SEC wants stock analysts to be candid
By Leigh Strope
WASHINGTON Wall Street analysts must affirm that their stock picks aren't influenced by compensation or their employer's investment banking business under a proposed rule backed yesterday by the Securities and Exchange Commission.
The regulation, which is subject to a public comment period and another vote, is a "start on the road to improving investor confidence," SEC Chairman Harvey Pitt said.
The move follows a new SEC requirement that the 1,000 largest corporations provide sworn statements from their chief executives vouching for the accuracy of financial reports.
Pitt urged investment firms to start requiring analysts to verify the accuracy of their stock recommendations now instead of waiting for the government's rule-making process to issue a mandate.
"I think it's right that we ask firms to start complying with this now," Pitt said.
The proposal would require that financial analysts vouch for the ratings they give companies in media interviews, public appearances and reports. Reports must contain analysts' statements affirming that they were not influenced by compensation or any other relationships with companies.
An analyst would have to disclose how much compensation was received, who received it and its purpose, if it had a relationship to the company being reported on.
The SEC is conducting investigations into industry practices at about a dozen firms, enforcement division director Stephen Cutler said.
The proposal comes as the SEC faces increasing complaints from critics that it has failed to respond aggressively to mounting allegations of corporate fraud.

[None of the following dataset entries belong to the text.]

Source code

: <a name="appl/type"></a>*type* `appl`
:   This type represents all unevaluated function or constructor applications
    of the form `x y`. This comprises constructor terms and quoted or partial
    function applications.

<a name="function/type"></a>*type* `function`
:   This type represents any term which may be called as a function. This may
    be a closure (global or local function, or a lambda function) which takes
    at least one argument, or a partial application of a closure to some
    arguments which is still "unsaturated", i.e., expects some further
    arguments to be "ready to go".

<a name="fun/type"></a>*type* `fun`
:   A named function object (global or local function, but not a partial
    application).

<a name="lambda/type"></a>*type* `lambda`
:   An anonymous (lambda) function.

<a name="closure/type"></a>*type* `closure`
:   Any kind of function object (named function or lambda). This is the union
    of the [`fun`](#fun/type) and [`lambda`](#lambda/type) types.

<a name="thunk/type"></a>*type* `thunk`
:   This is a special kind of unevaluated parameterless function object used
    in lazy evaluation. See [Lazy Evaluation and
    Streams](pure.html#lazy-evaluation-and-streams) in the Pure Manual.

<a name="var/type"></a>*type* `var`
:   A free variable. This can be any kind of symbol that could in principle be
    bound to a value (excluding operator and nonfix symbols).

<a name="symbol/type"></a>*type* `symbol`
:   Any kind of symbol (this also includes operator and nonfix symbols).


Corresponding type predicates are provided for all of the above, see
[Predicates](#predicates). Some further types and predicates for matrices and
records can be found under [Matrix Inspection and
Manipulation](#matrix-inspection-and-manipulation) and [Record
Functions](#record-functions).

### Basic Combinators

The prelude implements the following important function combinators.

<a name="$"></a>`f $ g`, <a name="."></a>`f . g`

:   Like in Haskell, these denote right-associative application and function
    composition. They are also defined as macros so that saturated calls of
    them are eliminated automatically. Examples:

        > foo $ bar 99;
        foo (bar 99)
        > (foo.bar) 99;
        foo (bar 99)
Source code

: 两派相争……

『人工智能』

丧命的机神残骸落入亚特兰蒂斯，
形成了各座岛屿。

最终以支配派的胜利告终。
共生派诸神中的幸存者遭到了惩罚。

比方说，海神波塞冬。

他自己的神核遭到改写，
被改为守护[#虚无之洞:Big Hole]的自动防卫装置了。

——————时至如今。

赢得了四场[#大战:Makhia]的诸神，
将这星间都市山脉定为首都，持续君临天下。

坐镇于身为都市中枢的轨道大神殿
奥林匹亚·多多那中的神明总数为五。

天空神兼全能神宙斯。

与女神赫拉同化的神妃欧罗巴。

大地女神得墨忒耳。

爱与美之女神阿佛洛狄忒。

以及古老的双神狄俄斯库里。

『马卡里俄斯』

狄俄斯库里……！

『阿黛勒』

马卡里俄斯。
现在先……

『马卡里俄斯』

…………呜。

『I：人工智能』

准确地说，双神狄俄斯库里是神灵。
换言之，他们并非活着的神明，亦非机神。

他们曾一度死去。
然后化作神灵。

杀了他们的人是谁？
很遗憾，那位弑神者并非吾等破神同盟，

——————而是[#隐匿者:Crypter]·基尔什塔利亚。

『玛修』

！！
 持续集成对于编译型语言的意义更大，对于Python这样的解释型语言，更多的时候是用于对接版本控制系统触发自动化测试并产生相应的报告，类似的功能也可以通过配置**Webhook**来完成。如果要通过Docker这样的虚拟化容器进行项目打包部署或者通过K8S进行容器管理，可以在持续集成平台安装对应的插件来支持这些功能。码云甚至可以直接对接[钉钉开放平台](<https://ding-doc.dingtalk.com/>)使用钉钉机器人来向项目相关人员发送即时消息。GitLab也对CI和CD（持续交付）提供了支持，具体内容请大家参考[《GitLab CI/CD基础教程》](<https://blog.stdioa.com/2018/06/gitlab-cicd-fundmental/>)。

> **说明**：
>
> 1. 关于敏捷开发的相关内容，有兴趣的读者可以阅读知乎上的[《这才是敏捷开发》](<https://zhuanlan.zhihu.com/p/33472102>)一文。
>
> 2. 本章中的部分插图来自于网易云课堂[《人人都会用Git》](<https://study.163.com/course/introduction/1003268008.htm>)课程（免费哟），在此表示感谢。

Pitt has become a divisive figure because of his past close ties with the accounting industry as a securities lawyer, and several top lawmakers have called for his resignation.
Pitt has been quietly lobbying Congress for a raise and a promotion, and asked lawmakers to elevate the SEC to Cabinet status as part of legislation to crack down on corporate fraud. He made no mention of that request at the SEC meeting yesterday and refused to answer reporters' questions.